• Text shown:

========

Memories of Murder (Bong Joon Ho) is perhaps the ending scene that haunts me the most, principally as it is based on the true Hwaseong serial murders from 1986-1991, deemed a cold case for decades. Memories of Murder is the story of three detectives in a small town trying to catch a serial rapist and murderer. The detectives come close to unravelling the mystery by decoding a series of clues the murderer used to decide when to act, but when they finally catch the man they believe responsible, they are forced to free him due to inconclusive evidence. The final death the audience sees is that of a schoolgirl who helped the detectives try to solve the case, her fate sending the detectives spiralling. After her murder and the release of the culprit, a time jump shows the audience that the case’s main detective Park Doo-Man has left the force, yet the audience watches him return to the site of the first murder to check that there are no more. A new little girl sees him and tells him a strange man did the same thing a while ago, telling her he said he did something there a long time ago, and he came to take a look. Detective Park asks if the girl saw his face, which she did, but she has no notable way of describing him other than as ‘ordinary’, her lingering word a dead-end for the cold case. The final shot shows Detective Park turning from looking at the girl to staring into the camera, the scene going dark. The final act of the film shows Detective Park looking into the audience as a representation that the killer is among the public. He looks ordinary and thus a man no one would expect. The shot is intended to illustrate that even though he is lost among the people, the existence of the killer is known, and only a matter of time before he is found. A delayed sense of peace was brought to the public in 2019 through the ‘ordinary’ man’s capture and imprisonment. However, even after his arrest, Park’s eyes are intended to haunt the audience and haunt the killer, a reminder of the evil that can be concealed through something society deems ordinary.

========

• Supplied data:
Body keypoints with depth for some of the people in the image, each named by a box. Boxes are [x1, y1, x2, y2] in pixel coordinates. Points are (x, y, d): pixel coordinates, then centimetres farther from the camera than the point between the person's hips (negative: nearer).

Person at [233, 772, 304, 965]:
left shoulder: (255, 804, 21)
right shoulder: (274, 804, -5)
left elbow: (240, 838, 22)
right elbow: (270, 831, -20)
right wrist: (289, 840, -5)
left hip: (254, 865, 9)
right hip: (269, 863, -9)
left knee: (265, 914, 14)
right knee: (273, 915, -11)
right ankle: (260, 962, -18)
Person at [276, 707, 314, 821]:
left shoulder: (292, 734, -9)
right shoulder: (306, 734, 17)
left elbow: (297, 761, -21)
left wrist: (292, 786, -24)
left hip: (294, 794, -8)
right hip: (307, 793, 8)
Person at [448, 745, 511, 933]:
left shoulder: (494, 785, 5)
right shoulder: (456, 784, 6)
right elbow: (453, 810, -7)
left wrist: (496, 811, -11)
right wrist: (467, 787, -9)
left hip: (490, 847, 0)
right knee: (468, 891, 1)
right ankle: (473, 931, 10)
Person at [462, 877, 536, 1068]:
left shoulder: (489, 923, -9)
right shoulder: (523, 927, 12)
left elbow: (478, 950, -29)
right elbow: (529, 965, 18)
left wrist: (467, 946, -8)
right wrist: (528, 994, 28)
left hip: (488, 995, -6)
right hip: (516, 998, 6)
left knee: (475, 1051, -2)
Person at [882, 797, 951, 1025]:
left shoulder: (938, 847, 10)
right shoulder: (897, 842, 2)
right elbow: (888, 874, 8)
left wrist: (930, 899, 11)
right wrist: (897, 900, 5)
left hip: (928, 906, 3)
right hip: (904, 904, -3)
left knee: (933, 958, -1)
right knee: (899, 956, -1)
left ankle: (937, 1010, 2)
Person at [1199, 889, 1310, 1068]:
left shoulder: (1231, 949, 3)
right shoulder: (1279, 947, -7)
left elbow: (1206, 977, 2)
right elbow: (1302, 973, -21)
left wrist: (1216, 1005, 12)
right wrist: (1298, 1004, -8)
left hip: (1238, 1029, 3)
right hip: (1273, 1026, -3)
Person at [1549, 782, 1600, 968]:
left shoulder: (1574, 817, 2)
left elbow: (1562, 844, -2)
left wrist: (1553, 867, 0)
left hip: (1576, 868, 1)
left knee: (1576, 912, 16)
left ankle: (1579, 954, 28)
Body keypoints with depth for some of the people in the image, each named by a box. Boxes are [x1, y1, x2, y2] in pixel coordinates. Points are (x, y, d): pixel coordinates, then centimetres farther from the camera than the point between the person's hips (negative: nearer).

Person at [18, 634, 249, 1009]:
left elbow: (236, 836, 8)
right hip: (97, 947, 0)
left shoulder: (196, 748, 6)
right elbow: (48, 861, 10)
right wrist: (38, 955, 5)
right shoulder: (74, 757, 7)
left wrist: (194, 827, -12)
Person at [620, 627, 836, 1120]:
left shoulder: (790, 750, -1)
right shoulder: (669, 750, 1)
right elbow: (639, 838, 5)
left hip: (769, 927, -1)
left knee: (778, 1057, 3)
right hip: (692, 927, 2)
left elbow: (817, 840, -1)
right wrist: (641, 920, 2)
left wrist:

========

• Activity 1: List every year that appears in the piece on the ending of Memories of Murder.
• Activity 2: Carry on the piece about the ending of Memories of Murder, starting after its final sentence.

• Answer box 1: 1986, 1991, 2019

• Answer box 2:
Wong Kar-Wai, Christopher Nolan, and Bong Joon Ho have used an array of visual internationalities to ensure that the lessons in their films remain with the audience long after viewing. Wong Kar-Wai explores how colour grading and manipulation of time can be conveyed to portray love in all its forms: obsessive, ill-fated, mutual, etc. His colour and time choices illustrate how love feels overpowering and overwhelming, and distorts our perception of reality and our surroundings. Christopher Nolan allowed for his final shot in Inception to rely on the audience’s interpretation of reality, while Oppenheimer's last scene sees Oppenheimer close his eyes due to the consequences of his creation. The ending of both falls onto the audience: in Inception, the question of whether reality should be probed if it affords us our loved ones or if we should live in bliss, and in Oppenheimer, a call to action on the people to combat the consequences of nuclear power. Finally, Bong Joon Ho’s Memories of Murder remains with the audience in the last shot of Detective Park’s knowing stare into the audience. His eyes are intended to convey the emotion of the entire film, and more importantly, the case in real life: while at the time the killer remained loose, he would be caught, but the audience also needed to understand the dangers of what appears as an ordinary and evil man among them. These directors and movies will always remain in my high regard, for the purposeful messages they are able to deliver through their motifs and sequences, but especially for the meaning behind their visual intentionality.